Art Basel Miami Beach

KURIMANZUTTO
For Art Basel Miami Beach 2021, kurimanzutto’s booth will focus on significant pieces by our gallery artists who often work with political, social and poetic concerns. Basing their practice within a strongly conceptual rubric, what will be revealed is how form follows concept as the works on show employ media ranging from combinations of ready-made materials, found objects and images. Our presentation will fuse the artistic practices of Latin American artists such as Abraham Cruzvillegas, Carlos Amorales, Damian Ortega, Gabriel Orozco and Roberto Gil de Montes, with European artists such as Leonor Antunes and Nairy Baghramian. In doing so, our booth will speak to the recurring concerns and aesthetics, enabling conversations between the local and the international and across varied layers of meaning.

kurimanzutto

kurimanzutto was first conceived in the late 1990s in New York by Mónica Manzutto, José Kuri and Gabriel Orozco. They imagined a gallery that could exist nomadically, adapting its form to the spaces needed by specific projects. It was Orozco who first proposed the idea to Mónica and José, pointing out the lack of galleries dedicated to contemporary art in Mexico as well as the lack of institutional support for the up-and-coming generation of young Mexican artists. It was evident that a support structure was needed that would allow these emerging artists to establish their careers within Mexico as well as abroad.

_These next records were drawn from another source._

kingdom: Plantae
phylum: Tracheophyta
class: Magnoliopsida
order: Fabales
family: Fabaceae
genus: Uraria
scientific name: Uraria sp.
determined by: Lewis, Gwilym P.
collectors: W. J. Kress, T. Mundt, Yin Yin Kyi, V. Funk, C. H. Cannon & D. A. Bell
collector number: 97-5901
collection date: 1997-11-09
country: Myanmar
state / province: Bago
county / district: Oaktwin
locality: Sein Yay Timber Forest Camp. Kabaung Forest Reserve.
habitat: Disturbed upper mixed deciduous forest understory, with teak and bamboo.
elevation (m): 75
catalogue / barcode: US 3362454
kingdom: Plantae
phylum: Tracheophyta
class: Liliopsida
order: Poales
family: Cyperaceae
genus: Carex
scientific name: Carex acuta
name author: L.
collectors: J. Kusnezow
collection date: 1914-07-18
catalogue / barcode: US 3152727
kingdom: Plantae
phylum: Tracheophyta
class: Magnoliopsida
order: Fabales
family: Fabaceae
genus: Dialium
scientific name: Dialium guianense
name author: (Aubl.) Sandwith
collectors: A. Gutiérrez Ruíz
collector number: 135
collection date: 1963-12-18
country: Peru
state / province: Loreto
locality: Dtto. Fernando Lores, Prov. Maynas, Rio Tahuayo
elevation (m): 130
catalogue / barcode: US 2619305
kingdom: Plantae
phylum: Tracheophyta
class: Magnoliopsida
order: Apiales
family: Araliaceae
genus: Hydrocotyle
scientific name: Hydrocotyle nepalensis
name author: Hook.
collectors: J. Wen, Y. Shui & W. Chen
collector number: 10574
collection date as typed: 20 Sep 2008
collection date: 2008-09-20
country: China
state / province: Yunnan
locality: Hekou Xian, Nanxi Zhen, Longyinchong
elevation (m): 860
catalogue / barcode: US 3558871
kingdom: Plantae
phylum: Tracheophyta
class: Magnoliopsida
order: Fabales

The gallery’s itinerant condition allowed them to organize shows in unconventional places, which in turn freed the artists up to experiment with different kinds of projects. kurimanzutto’s first exhibition, “Market Economy,” opened on August 21st, 1999, and remained open to the public for less than 24 hours. In a rented market booth, 13 of the gallery’s artists displayed pieces they created using materials on sale in the market itself. They sold the pieces at prices comparable to the other goods for sale such as kitchen utensils, food, and cleaning supplies.